**How to complete this task**
Retype every listing below line for line without changing any characters, and leave the pictures out of your answer.

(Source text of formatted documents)
--- START ---

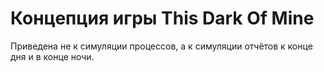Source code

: #  Концепция игры This Dark Of Mine
Приведена не к  симуляции процессов, а к симуляции отчётов  к конце дня и в конце ночи.



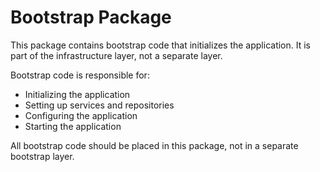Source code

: # Bootstrap Package

This package contains bootstrap code that initializes the application. It is part of the infrastructure layer, not a separate layer.

Bootstrap code is responsible for:
- Initializing the application
- Setting up services and repositories
- Configuring the application
- Starting the application

All bootstrap code should be placed in this package, not in a separate bootstrap layer.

--- END ---

**Task output**
Source code

: #  Концепция игры This Dark Of Mine
Приведена не к  симуляции процессов, а к симуляции отчётов  к конце дня и в конце ночи.



Source code

: # Bootstrap Package

This package contains bootstrap code that initializes the application. It is part of the infrastructure layer, not a separate layer.

Bootstrap code is responsible for:
- Initializing the application
- Setting up services and repositories
- Configuring the application
- Starting the application

All bootstrap code should be placed in this package, not in a separate bootstrap layer.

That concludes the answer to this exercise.